_EXTRACT PROVIDED_.
Chapter 7 Dr. James W. Mitchell 1993 Black Engineer of the Year THE
FOLLOWING ARTICLE, WRITTEN BY
MICHAEL F. KASTRE, WAS FIRST PUBLISHED IN US BLACK ENGINEER & IT, CONFERENCE ISSUE 1993. James Mitchell joined Bell Labs as a member of the technical staff in 1970 after receiving his bachelor’s degree in chemistry from the Agricultural and Technical State University of North Carolina at Greensboro and a doctorate in analytical chemistry from Iowa State University at Ames. Later, he accepted the position of supervisor of the Inorganic Analysis Group, and in 1975, he was promoted to head of the department. Mitchell currently heads the Analytical Chemistry research department of Bell Laboratories. According to Robert A. Laudise, director of the Materials and Processing Research laboratory, “In the past year alone, he has been responsible for a number of important accomplishments that contribute to the increased global competitiveness of the U.S. electronics industry. Using the concept he invented, ‘on-demand’ reagent generation, which integrates turn-key chemical synthesis with real-time purification and online analysis, dangerously toxic arsine has been produced at precisely determined part per billion levels in order to produce the highest quality silicon wafers for device manufacture. A major supplier of electronic reagents is negotiating terms for the commercialization of this analytical process system.” Mitchell explains the impact on the industry: “In telecommunications, one needs materials that are extraordinarily pure. Silicon was the first example of a broadly used material where it couldn’t have trace impurities. The modern equivalent of that is optical wave-guide materials that must be even purer than the specifications we have for silicon. If the optical wave guide materials are not pure, the light pulses that you attempt to transmit through the glass fibers to carry the telecommunications will be absorbed by the impurities.”

_SOURCE INFORMATION_.
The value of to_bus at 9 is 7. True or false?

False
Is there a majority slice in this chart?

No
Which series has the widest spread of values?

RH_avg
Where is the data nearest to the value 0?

_EXERCISE INSTRUCTIONS_.
Please answer these questions from the article on James Mitchell:
(a) In what year was Mitchell promoted to head of the department?
(b) Which university granted his doctorate in analytical chemistry?
(c) According to Mitchell, what happens to the light pulses if optical wave-guide materials are not pure?

_ANSWER TO THIS EXERCISE_.
(a) 1975
(b) Iowa State University at Ames
(c) The impurities absorb them.